TASK PROMPT:
Below is a block of records. Copy every line in it that contains the word "format".

•••••

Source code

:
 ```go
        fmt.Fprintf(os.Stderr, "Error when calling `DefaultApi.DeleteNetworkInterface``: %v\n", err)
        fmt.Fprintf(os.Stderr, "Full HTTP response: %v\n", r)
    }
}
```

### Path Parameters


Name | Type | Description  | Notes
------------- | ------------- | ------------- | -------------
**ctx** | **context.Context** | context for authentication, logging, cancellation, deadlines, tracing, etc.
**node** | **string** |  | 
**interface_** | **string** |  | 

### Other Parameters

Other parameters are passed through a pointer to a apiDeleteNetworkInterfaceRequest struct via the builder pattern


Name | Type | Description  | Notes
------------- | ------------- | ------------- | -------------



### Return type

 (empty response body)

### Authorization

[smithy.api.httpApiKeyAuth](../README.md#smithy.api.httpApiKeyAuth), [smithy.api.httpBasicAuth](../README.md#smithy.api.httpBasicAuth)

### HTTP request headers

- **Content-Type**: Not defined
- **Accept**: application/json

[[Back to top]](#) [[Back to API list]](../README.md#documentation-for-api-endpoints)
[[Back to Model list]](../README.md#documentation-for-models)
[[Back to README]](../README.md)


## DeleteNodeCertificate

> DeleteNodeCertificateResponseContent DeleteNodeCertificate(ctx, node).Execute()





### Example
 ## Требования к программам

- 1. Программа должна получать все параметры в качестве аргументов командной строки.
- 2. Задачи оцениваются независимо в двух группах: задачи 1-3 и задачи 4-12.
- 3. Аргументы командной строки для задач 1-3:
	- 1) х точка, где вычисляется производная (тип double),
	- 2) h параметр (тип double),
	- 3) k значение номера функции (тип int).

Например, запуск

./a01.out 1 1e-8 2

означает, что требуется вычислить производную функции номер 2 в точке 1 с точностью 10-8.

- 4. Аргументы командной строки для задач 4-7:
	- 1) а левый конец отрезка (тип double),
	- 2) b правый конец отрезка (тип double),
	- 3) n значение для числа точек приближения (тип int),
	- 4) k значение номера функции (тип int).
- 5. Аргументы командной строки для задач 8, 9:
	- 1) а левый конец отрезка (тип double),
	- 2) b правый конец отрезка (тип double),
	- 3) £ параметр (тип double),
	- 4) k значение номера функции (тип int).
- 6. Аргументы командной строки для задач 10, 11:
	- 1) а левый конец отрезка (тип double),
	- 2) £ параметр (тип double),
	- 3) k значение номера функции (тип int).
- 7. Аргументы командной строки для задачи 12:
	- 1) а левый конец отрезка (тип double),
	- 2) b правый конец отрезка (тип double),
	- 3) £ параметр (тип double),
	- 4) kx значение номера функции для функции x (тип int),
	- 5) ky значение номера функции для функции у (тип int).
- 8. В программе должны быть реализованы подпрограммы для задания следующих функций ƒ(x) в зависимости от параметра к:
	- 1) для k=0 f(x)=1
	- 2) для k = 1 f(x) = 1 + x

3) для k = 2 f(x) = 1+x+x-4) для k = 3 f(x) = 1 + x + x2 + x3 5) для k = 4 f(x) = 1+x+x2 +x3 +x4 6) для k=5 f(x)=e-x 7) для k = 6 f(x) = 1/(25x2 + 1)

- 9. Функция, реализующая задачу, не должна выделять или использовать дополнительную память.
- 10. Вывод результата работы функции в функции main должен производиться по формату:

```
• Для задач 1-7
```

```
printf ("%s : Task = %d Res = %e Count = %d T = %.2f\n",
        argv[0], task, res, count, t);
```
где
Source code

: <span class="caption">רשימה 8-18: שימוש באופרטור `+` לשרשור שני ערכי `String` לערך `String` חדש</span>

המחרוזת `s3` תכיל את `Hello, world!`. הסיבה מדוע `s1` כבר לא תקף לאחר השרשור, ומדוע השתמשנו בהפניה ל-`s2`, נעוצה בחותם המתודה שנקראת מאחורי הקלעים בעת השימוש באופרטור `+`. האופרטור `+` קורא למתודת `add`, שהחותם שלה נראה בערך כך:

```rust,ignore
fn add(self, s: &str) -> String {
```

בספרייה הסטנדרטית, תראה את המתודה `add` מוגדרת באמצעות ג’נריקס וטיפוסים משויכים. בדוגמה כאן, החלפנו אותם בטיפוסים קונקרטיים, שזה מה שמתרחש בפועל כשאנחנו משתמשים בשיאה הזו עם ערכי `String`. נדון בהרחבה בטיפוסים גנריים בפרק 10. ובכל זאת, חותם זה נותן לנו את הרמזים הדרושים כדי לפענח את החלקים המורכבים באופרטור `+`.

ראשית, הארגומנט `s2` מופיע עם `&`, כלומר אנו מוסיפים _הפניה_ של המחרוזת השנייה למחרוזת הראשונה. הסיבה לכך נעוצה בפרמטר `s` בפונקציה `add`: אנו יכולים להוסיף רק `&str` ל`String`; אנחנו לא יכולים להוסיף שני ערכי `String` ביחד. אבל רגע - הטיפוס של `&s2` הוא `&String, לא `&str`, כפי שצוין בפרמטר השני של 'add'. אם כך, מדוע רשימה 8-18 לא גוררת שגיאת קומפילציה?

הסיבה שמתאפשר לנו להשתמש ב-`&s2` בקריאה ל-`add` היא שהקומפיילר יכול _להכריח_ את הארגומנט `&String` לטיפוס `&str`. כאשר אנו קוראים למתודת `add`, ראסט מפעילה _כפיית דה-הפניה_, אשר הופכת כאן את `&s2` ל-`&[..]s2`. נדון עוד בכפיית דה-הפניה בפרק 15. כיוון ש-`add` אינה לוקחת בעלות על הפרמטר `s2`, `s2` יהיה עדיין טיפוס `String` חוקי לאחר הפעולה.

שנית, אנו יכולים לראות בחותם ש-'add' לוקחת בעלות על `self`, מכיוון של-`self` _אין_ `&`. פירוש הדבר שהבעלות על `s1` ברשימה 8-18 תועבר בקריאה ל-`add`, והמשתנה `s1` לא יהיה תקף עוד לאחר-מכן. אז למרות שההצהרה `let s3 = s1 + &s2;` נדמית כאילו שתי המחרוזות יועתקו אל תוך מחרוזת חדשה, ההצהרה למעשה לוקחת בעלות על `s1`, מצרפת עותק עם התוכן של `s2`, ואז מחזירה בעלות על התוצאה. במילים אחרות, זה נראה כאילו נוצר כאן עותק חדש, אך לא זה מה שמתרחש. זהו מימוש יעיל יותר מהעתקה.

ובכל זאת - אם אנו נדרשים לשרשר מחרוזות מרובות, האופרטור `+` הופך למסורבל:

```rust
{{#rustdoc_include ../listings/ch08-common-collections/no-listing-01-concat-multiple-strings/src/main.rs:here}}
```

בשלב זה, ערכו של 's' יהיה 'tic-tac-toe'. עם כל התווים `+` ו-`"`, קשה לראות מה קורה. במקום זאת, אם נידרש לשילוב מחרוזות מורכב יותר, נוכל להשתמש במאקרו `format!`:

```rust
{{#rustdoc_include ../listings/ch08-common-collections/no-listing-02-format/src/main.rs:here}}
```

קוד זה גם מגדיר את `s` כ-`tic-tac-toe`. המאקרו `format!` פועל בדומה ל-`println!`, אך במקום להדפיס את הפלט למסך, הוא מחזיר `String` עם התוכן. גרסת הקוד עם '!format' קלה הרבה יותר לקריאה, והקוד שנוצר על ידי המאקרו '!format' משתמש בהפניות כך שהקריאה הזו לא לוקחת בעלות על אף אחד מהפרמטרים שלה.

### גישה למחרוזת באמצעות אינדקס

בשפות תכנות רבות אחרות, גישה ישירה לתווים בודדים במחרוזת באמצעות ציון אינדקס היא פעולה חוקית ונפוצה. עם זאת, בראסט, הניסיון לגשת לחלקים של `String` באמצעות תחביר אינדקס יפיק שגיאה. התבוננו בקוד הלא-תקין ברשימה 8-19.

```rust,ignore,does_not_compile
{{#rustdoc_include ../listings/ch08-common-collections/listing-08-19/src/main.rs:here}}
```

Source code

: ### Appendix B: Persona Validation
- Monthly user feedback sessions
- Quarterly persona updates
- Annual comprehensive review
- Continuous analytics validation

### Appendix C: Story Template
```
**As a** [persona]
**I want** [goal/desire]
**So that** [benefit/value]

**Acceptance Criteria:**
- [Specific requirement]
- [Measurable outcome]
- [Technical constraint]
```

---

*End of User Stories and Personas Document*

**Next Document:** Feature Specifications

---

•••••

TASK RESPONSE:
בשלב זה, ערכו של 's' יהיה 'tic-tac-toe'. עם כל התווים `+` ו-`"`, קשה לראות מה קורה. במקום זאת, אם נידרש לשילוב מחרוזות מורכב יותר, נוכל להשתמש במאקרו `format!`:
{{#rustdoc_include ../listings/ch08-common-collections/no-listing-02-format/src/main.rs:here}}
קוד זה גם מגדיר את `s` כ-`tic-tac-toe`. המאקרו `format!` פועל בדומה ל-`println!`, אך במקום להדפיס את הפלט למסך, הוא מחזיר `String` עם התוכן. גרסת הקוד עם '!format' קלה הרבה יותר לקריאה, והקוד שנוצר על ידי המאקרו '!format' משתמש בהפניות כך שהקריאה הזו לא לוקחת בעלות על אף אחד מהפרמטרים שלה.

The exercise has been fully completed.